Peter Kontschieder and co-authors have written a number of interesting papers that hack random forests to accomplish tasks beyond standard classification / regression. In 2011 they published two papers at ICCV and BMVC (pdf, pdf) on structured learning for semantic image labeling and in 2012 a paper at NIPS (pdf) on context sensitive random forests for object detection. What these papers all have in common is that they exploit the strengths of random forests and the format of the training data to learn over images in an interesting manner. In this blog post I focus on the first two papers but the third is similar in spirit.
In semantic segmentation the goal is to assign each pixel a label (e.g. grass, sky, cow). The foundational work of Jamie Shotten used random forests to predict the label of each pixel independently (using a patch surrounding the pixel) turning the problem into a multi-class classification problem. The predictions obtained this way are reasonable but noisy so a smoothing approach such as a CRF is employed as a second step. Peter and co-authors propose a very natural yet powerful variant of this idea: what if instead of predicting the label of the center pixel of a patch, the tree predicts the labels of a subset of the pixels or even the entire patch?
The cool thing is it’s not all that hard to alter a random forest to achieve structured prediction. The figure at the top of this post demonstrates the basic idea. For classification, during training the label of each training example (e.g. of the center pixel) is used to determine the split. Instead one can *sample* the label on which to split on if each example contains multiple labels (e.g. for the whole patch). This works because individual splits in random forests are inherently noisy anyway – it’s the application of multiple consecutive splits that results in child nodes with relatively pure distributions of the labels. The idea can be generalized: so long as there’s a (noisy) way of deriving a multi-class label from a structured label the concept should apply.
For semantic segmentation, the structured forest predicts the patch labels for an entire neighborhood of pixels. Each tree in the forest at each pixel location predicts such a labeling.

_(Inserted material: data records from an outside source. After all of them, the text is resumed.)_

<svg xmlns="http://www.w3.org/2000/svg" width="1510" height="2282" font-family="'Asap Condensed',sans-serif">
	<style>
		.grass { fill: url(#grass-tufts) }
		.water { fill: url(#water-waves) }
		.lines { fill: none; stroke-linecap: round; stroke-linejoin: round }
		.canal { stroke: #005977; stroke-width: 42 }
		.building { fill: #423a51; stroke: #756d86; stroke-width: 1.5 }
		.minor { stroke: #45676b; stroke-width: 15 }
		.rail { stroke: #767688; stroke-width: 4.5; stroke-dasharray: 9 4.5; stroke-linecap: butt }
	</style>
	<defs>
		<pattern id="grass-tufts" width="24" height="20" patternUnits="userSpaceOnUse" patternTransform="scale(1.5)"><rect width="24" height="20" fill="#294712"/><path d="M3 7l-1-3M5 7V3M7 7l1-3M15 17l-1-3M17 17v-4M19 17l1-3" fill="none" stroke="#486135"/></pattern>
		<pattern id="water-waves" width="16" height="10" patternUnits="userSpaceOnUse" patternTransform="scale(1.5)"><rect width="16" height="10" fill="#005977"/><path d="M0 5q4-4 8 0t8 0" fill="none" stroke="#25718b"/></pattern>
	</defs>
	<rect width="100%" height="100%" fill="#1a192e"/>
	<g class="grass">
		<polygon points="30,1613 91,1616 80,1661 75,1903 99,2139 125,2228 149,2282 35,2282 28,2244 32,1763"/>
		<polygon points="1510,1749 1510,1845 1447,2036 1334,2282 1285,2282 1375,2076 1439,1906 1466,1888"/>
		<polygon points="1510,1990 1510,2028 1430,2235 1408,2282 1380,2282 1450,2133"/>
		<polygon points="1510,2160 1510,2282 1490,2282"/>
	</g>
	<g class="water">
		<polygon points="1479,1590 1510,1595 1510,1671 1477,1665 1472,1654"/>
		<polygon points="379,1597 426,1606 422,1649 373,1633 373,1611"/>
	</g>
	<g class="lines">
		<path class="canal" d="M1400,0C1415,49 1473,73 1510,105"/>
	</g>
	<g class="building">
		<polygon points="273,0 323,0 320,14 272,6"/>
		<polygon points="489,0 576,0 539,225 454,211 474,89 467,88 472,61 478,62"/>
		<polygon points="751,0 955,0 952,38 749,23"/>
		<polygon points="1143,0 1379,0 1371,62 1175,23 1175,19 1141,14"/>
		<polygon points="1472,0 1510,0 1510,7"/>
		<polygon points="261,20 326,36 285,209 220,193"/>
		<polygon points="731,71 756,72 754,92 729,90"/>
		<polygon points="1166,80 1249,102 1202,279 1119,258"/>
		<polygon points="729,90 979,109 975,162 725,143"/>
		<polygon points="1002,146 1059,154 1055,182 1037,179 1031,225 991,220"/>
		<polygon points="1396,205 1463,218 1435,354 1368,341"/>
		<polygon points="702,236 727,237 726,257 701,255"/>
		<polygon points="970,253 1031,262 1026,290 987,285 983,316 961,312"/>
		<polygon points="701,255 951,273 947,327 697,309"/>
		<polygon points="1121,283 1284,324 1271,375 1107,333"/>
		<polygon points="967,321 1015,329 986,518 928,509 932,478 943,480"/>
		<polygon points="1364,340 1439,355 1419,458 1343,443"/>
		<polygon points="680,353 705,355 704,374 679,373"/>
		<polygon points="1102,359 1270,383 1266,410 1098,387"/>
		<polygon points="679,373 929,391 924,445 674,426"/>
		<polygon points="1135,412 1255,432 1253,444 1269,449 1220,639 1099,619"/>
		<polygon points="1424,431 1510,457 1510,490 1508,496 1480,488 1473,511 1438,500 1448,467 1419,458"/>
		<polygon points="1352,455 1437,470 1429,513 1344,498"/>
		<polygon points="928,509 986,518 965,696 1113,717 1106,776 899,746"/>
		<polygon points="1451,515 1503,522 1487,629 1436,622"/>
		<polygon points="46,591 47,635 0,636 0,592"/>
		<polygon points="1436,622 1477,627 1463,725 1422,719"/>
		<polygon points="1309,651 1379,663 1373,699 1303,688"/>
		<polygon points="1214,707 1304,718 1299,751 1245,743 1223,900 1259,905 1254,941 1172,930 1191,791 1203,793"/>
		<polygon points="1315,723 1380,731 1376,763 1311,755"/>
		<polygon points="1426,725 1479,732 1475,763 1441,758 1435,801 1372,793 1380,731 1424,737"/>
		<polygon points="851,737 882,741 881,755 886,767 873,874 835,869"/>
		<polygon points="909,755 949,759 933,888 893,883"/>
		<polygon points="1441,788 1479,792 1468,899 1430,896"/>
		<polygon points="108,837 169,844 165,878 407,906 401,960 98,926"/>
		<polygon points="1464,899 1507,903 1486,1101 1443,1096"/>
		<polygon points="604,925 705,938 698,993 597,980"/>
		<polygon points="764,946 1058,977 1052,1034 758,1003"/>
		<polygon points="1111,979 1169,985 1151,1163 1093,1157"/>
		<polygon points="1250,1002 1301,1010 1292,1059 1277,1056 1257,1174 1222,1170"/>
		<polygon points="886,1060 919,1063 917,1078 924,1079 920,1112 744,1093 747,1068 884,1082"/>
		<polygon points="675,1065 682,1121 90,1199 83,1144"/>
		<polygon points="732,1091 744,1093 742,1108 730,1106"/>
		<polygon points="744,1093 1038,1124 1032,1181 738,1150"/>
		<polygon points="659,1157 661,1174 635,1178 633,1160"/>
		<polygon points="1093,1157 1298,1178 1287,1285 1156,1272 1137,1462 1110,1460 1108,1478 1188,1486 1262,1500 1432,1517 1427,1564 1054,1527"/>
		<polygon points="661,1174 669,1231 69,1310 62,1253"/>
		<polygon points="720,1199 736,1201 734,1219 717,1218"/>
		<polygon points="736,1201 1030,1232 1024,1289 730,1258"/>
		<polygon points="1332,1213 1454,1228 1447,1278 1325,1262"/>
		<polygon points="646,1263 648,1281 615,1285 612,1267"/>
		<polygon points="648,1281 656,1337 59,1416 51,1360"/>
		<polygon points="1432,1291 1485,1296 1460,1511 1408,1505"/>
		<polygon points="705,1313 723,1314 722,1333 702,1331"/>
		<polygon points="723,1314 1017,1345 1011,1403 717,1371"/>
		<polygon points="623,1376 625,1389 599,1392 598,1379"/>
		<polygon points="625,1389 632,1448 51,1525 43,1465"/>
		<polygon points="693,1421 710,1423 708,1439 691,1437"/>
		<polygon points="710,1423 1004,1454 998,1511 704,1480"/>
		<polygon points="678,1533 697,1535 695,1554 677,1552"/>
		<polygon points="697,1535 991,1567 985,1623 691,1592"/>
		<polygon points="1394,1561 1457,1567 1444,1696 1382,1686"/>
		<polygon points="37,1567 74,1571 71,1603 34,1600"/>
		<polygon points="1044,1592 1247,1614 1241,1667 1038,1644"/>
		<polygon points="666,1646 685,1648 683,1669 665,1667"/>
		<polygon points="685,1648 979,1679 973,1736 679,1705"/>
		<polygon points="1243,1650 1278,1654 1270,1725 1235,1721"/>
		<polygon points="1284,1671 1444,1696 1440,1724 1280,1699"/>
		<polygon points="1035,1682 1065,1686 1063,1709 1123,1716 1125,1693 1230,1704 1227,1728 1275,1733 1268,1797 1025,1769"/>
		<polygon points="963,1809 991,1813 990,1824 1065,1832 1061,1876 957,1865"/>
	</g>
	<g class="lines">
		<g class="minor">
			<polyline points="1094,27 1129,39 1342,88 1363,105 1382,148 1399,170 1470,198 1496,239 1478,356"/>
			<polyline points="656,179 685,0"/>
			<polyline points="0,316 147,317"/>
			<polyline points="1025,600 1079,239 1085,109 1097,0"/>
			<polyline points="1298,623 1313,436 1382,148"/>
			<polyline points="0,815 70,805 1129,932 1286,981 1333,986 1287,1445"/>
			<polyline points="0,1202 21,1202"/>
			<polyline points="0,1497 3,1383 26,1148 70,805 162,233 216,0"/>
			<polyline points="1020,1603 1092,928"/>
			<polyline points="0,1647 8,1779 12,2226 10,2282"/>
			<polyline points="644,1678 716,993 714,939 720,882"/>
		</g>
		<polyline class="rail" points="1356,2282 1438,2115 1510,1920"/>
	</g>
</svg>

All these labels need to be combined into a single global solution for the image: the authors formulate this as a “label puzzle game” and offer an iterative approach guaranteed to converge to a local minimum. This step removes the need for CRFs and leads to better performance on standard datasets. Both the ICCV and BMVC papers cover this overall outline, with the ICCV focusing more on the structured forests and the BMVC more on solving for the global solution (note: the papers cover very similar material and should probably have been a single submission).
In each of the following rows the authors show (1) the original image, (2) baseline random forest output, (3) structured forest+puzzle solver output:
Predicting labels for the whole patch (and combining the results in a smart way) removes the “noisy pixel” problem. The approach is conceptually appealing and results are reasonable. Random forests are naturally well suited for structured learning in this manner: by design random forests are trained in a noisy manner, so introducing an alternative (noisy) splitting criteria works well in practice. Moreover random forests can “memorize” the structured labels observed at the leaves during training so at test time inference (per patch) is trivial.
This paper is a great example of why machine learning research greatly benefits when grounded in a real problem: the structure of the data defines a unique learning problem that could never be formulated on “black box” datasets where training and testing data are clearly defined and the real data abstracted away (e.g. feature vectors and labels). Formulating novel learning paradigms for real datasets is among the most interesting directions in computer vision.